= Stephen M. Wolownik =

American expert in Russian music (1946-2000)

Wolownik Playing Spoons

Stephen M. "Steve" Wolownik (July 22, 1946 – May 18, 2000) was a pioneer in the Russian and Eastern European music community in the United States. He was a co-founder of the Balalaika and Domra Association of America.

== Biography ==

Born in Chester, Pennsylvania, Wolownik grew up with Russian and Ukrainian music. As a child and young adult, he participated in the balalaika orchestra at St. Nicholas's Russian Orthodox Church in Philadelphia under the tutelage of Paul Kauriga of the Kovriga Balalaika Orchestra. He also played under Anastasia Karnow.

Wolownik received a bachelor's degree from the University of Pennsylvania, where he founded the University of Pennsylvania Balalaika Orchestra (commonly known as "PennBO" or "Penn Balalaika Orchestra") in 1964. PennBO was unique in that, with the exception of the Tamburitzans at Pittsburgh's Duquesne University, it was the only university-level music ensemble dedicated solely to Eastern European music.

Wolownik at Home

He later moved to Los Angeles, where he received a master's degree in ethnomusicology from the University of California, Los Angeles. While there, he founded another balalaika group, the Odessa Balalaikas. Later, he founded balalaika groups in Houston and Atlanta.

After returning to Philadelphia from Los Angeles, Wolownik received a master's degree in library science from Drexel University, whereupon he worked as a reference librarian at the Lippincott Library of the Wharton School. He also co-founded two more balalaika ensembles, The Balalaika Russe and The Gypsy Balalaikas, the members of both of which were from the Philadelphia area.

Wolownik also continued directing the Penn Balalaika Orchestra until its demise in 1996.

He later moved to Mount Laurel, New Jersey, where he was an assistant library director at the Mount Laurel Public Library until his death. Wolownik died on May 18, 2000, at the age of 52 at his home in Delran Township, New Jersey. Wolownik is buried in Lawn Croft Cemetery in Linwood, Pennsylvania, in the shadow of his boyhood home.

== Influence ==

Wolownik is largely credited with reviving interest in the cabaret-style balalaika ensemble in the United States and reconnecting the balalaika and domra with their peasant roots.
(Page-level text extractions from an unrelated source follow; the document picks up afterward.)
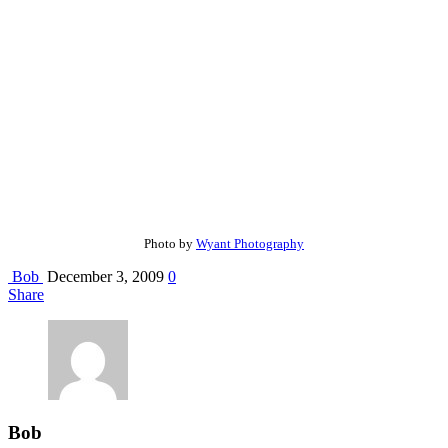
Photo by
Wyant Photography
Bob
December 3, 2009
0
Share
Bob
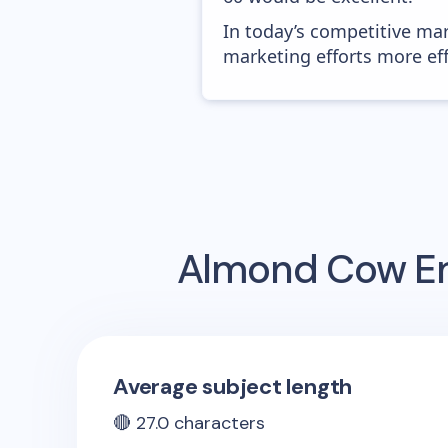
In today’s competitive mar
marketing efforts more effic
Almond Cow
Em
Average subject length
🔴
27.0
characters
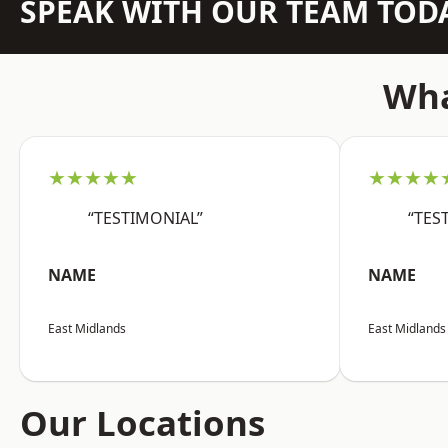
SPEAK WITH OUR TEAM TOD
Wha
★★★★★
★★★★
“TESTIMONIAL”
“TES
NAME
NAME
East Midlands
East Midlands
Our Locations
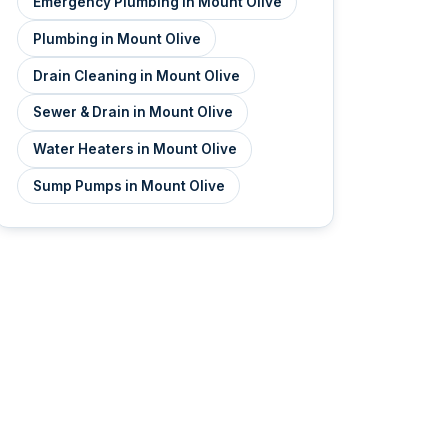
Emergency Plumbing in Mount Olive
Plumbing in Mount Olive
Drain Cleaning in Mount Olive
Sewer & Drain in Mount Olive
Water Heaters in Mount Olive
Sump Pumps in Mount Olive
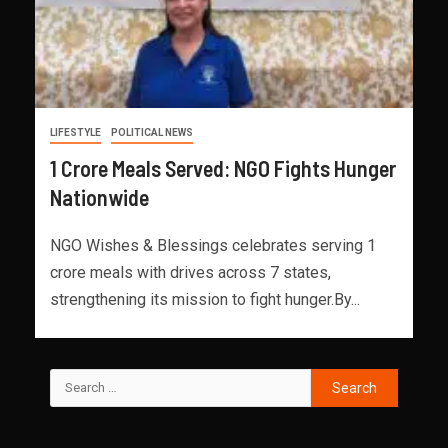
LIFESTYLE
POLITICAL NEWS
1 Crore Meals Served: NGO Fights Hunger
Nationwide
NGO Wishes & Blessings celebrates serving 1
crore meals with drives across 7 states,
strengthening its mission to fight hunger.By...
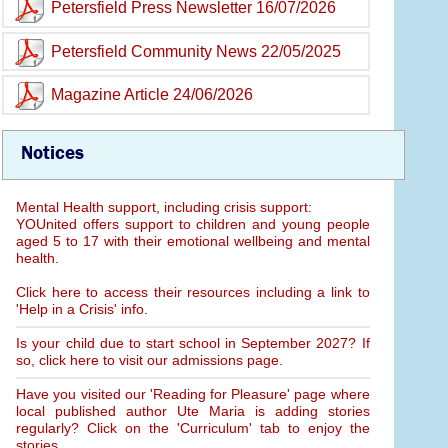
Petersfield Press Newsletter 16/07/2026
Petersfield Community News 22/05/2025
Magazine Article 24/06/2026
Notices
Mental Health support, including crisis support:
YOUnited offers support to children and young people
aged 5 to 17 with their emotional wellbeing and mental
health.
Click here to access their resources including a link to
'Help in a Crisis' info.
Is your child due to start school in September 2027? If
so, click here to visit our admissions page.
Have you visited our 'Reading for Pleasure' page where
local published author Ute Maria is adding stories
regularly? Click on the 'Curriculum' tab to enjoy the
stories.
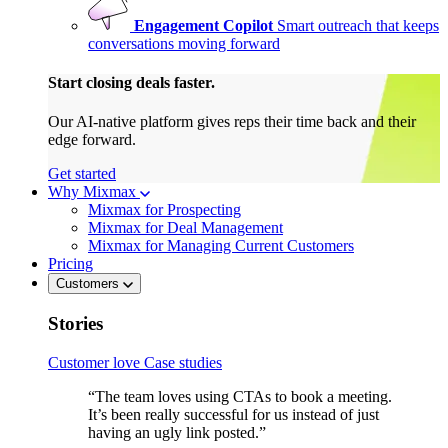
Engagement Copilot
Smart outreach that keeps
conversations moving forward
Start closing deals faster.
Our AI-native platform gives reps their time back and their
edge forward.
Get started
Why Mixmax
Mixmax for Prospecting
Mixmax for Deal Management
Mixmax for Managing Current Customers
Pricing
Customers
Stories
Customer love
Case studies
“The team loves using CTAs to book a meeting.
It’s been really successful for us instead of just
having an ugly link posted.”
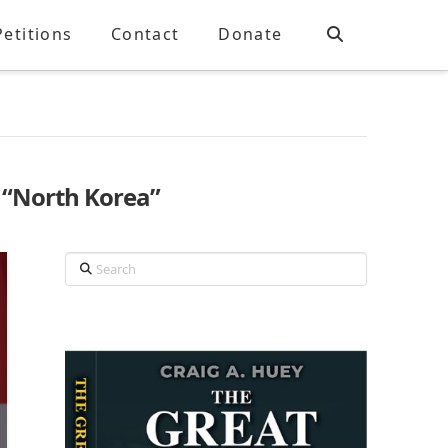
Petitions
Contact
Donate
s
“North Korea”
Search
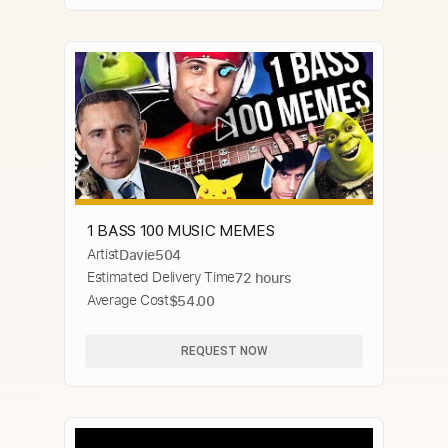
1 BASS 100 MUSIC MEMES
Artist
Davie504
Estimated Delivery Time
72 hours
Average Cost
$54.00
REQUEST NOW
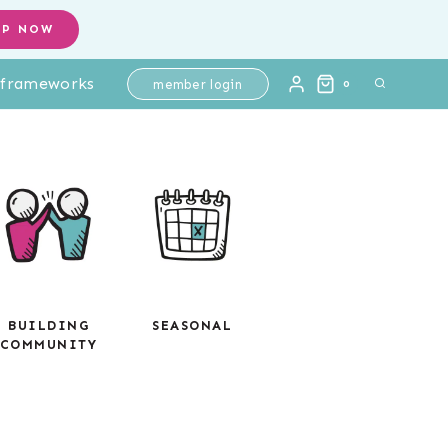
OP NOW
l frameworks
member login
0
BUILDING
SEASONAL
COMMUNITY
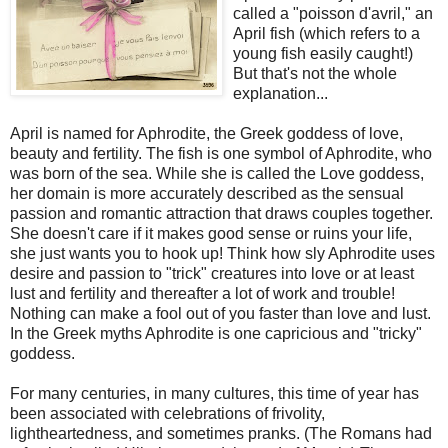
called a "poisson d'avril," an
April fish (which refers to a
young fish easily caught!)
But that's not the whole
explanation...
April is named for Aphrodite, the Greek goddess of love,
beauty and fertility.
The fish is one symbol of Aphrodite, who
was born of the sea. While she is called the Love goddess,
her domain is more accurately described as the sensual
passion and romantic attraction that draws couples together.
She doesn't care if it makes good sense or ruins your life,
she just wants you to hook up!
Think how sly Aphrodite uses
desire and passion to "trick" creatures into love or at least
lust and fertility and thereafter a lot of work and trouble!
Nothing can make a fool out of you faster than love and lust.
In the Greek myths Aphrodite is one capricious and "tricky"
goddess.
For many centuries, in many cultures, this time of year has
been associated with celebrations of frivolity,
lightheartedness, and sometimes pranks. (The Romans had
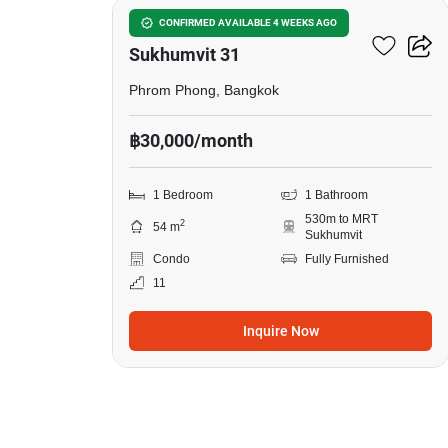
Siamese Exclusive
CONFIRMED AVAILABLE 4 WEEKS AGO
Sukhumvit 31
Phrom Phong, Bangkok
฿30,000/month
1 Bedroom
1 Bathroom
530m to MRT
2
54 m
Sukhumvit
Condo
Fully Furnished
11
Inquire Now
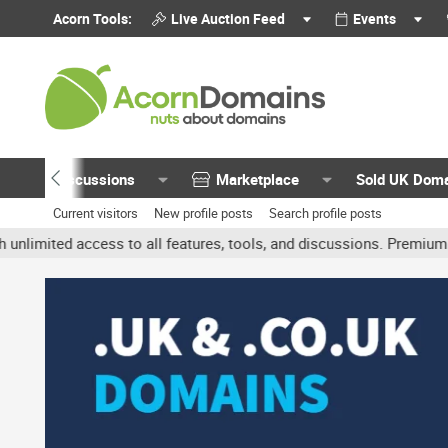
Acorn Tools:
Live Auction Feed
Events
Discussions
Marketplace
Sold UK Dom
Current visitors
New profile posts
Search profile posts
ted access to all features, tools, and discussions. Premium account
Popular in the 1910s and 1920s, the cabaret-style ensemble usually had no more than 10 members and played in small, intimate settings, often performing pieces which were not precisely Russian in appellation, but perhaps more Gypsy, Jewish, or Ukrainian in origin. The cabaret-style ensemble fell into disfavor with the rise of Communism, as Soviet government preferred huge Andreyev-style state-run ensembles with elaborate orchestral arrangements as sort of an antipode to the Western orchestra.

Wolownik, having established balalaika societies and groups in Atlanta, Maine, and Pennsylvania, was well known in the balalaika community in the United States and abroad for his simple yet deep arrangements of tunes for small balalaika ensembles. In keeping with the cabaret tradition, Wolownik did not limit himself strictly to Russian music, but also arranged Romanian, Hungarian, Moldavian, Gypsy, and klezmer tunes, some of which had never been played on anything other than the native instruments for which they were composed.

Despite his commitment to serious musicianship, some have claimed that Wolownik, who had an irreverent sense of humor, was a living embodiment of the skomorokhi of old Russia, street musicians who actively poked fun at both the Tsars and the Church.

The Balalaika and Domra Association of America now numbers several hundred members. It is actively involved in promoting traditional Russian music in the United States. It holds a yearly convention in which luminaries of Russian music participate by teaching and performing.